What’s Next for Call of Duty in 2017?

I’ve played Call of Duty games since the original in 2003 and they have slowly evolved into something completely different. What used to be a shooter with an emphasis on skill has turned into a funhouse of bullets, airstrikes, and wall riding maniacs. It has transformed from a shooter of historical realism to a shooter of arcade-like science fiction. This year, Activision has said that they are “going back to [their] roots” with the series. What does this mean for the direction of the series and will this be the direction it desperately needs?

Where We Are Now

Last year, Call of Duty Infinite Warfare was released. This installment took the franchise into space for the very first time, complete with low-gravity fighting, robots and more. Meanwhile, the Battlefield franchise went back to its own World War roots with the release of Battlefield 1. This WWI shooter was as realistic as it was fun to play and fans of the franchise were pleased with the game’s journey back in time. Recent shooters have focused a lot on tech-assisted combat and have lost sight of the simplicity of traditionally skilled gun-fighting, so a game like Battlefield 1 really resonated with players in the genre.

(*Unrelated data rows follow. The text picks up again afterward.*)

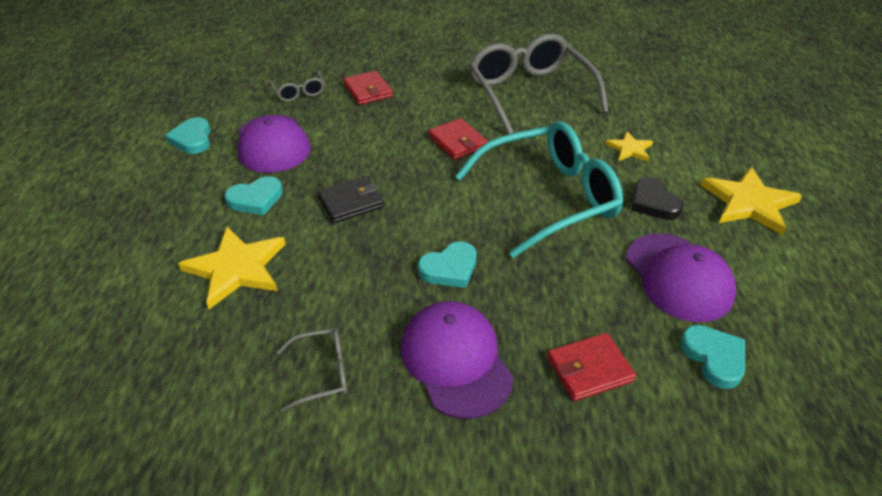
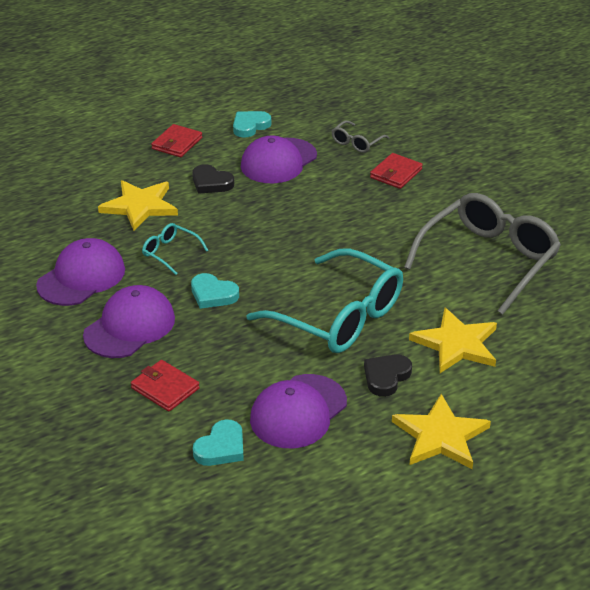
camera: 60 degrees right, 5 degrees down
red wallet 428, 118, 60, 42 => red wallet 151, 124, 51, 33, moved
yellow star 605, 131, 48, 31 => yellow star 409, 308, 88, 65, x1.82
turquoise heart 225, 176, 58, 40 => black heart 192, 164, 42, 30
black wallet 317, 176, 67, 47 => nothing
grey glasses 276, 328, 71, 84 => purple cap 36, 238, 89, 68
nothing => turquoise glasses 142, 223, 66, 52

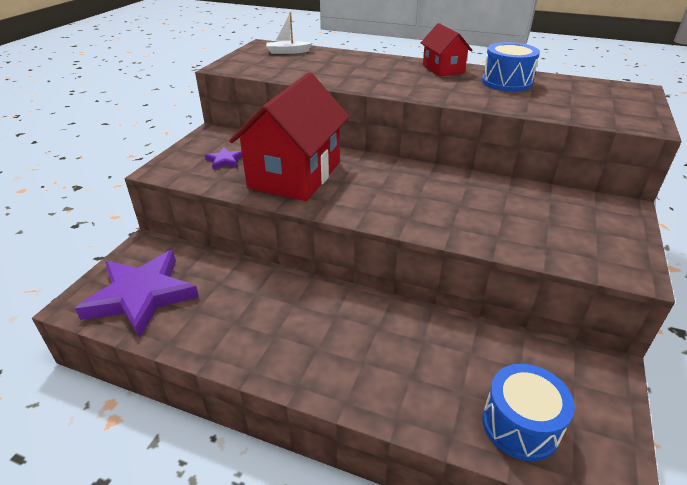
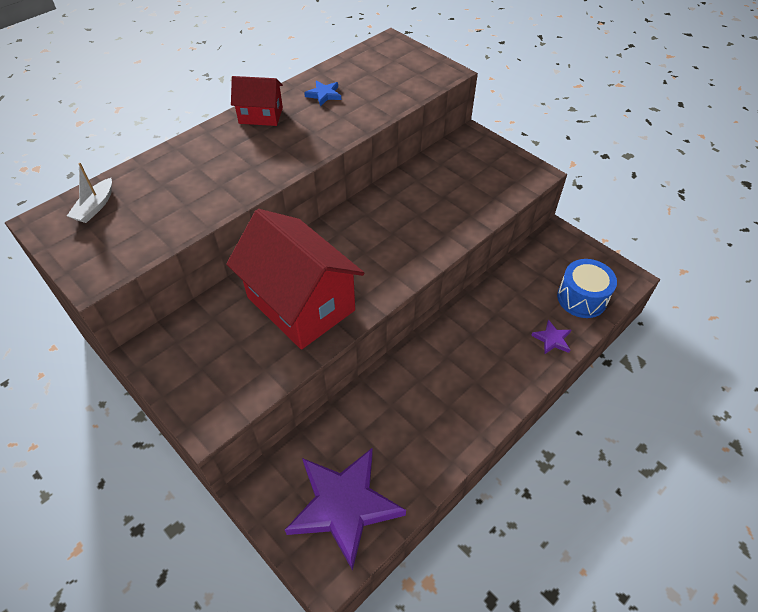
camera: 65 degrees left, 15 degrees up
blue drum 482, 42, 58, 50 => blue star 304, 81, 37, 26
purple star 205, 147, 37, 23 => purple star 531, 319, 40, 36, moved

Call of Duty Infinite Warfare in Space

Source: Activision

As you might expect, Call of Duty didn’t fare too well given these circumstances and Activision CEO Eric Hirshberg made that clear when reiterating that Infinite Warfare “didn’t appeal to [its] fans.”  But Call of Duty is returning to its roots. However, we need more than just a setting change this time around. We need a whole reinvention of what the Call of Duty franchise is. Call of Duty has evolved into an “arcade-like” shooter and in a world with games like Battlefield 1, Overwatch and Titanfall 2, it needs to stand out from the rest in a way it has never done before.

The Untapped Era

When Call of Duty first came out it was breath of fresh air. It put a modern, fast-paced spin on World War II combat that Battlefield 1942 didn’t quite capture. The original Call of Duty was designed with eSports in mind as well and didn’t rely on traditional arena-based layouts like in Doom or Quake. It was a game rooted in gritty, historical realism and the sum of its parts set it apart from its competitors. This doesn’t mean that the new Call of Duty necessarily needs to return to World War II, but it should revisit eras like it to replicate the same feel the original had. Call of Duty could re-visit World War I just like Battlefield 1 did last year but that wouldn’t feel genuine. Call of Duty has a chance to set itself apart again and it should do it by venturing into a still under served era of warfare…the Vietnam War.

The Vietnam War era would be the perfect place for Call of Duty’s next title. Imagine dense, intelligently designed jungle environments rendered in the graphics of today. Natural, swaying flora and fauna, low river beds with high, vertical cliff faces, places like this would allow for combat of all kinds, from intense river bed skirmishes to slow and deliberate tree sniping. You could even take battles into small, indigenous huts scattered across the jungle and set traps as you weave in and out.

It would be so refreshing to revisit the lush, colorful environments of the jungle after years of the bland and drab. Remember the feeling you had when you played Far Cry for the first time? Call of Duty has a chance to recreate that exact feeling by building a tropical setting just like the one that made Far Cry great. There is so much to explore in a setting like this and not just from a purely environmental standpoint either.

In the Brush of the Vietnam War

Source: The Atlantic

A New Story

A new setting also allows Call of Duty the opportunity to create a new and engaging story not unlike the ones it has created in the past. I still remember the feeling I had storming the beaches of Normandy in the original Call of Duty. The intense action and incredible sounds created a moment unlike anything I’d ever experienced. We may not have won the Vietnam War, but its intensity and history are begging to be fashioned into something special. From guerilla warfare to cleverly hidden traps, The Vietnam War is the perfect jumping off point for this new era of Call of Duty.

Call of Duty typically drops a new title in November of this year, so by April or May of this year, I’m sure we’ll know where the franchise is headed. The team at Sledgehammer Games has created incredible games in the past they have the potential to do the same with this new Call of Duty. Will they do it? I cannot wait to find out.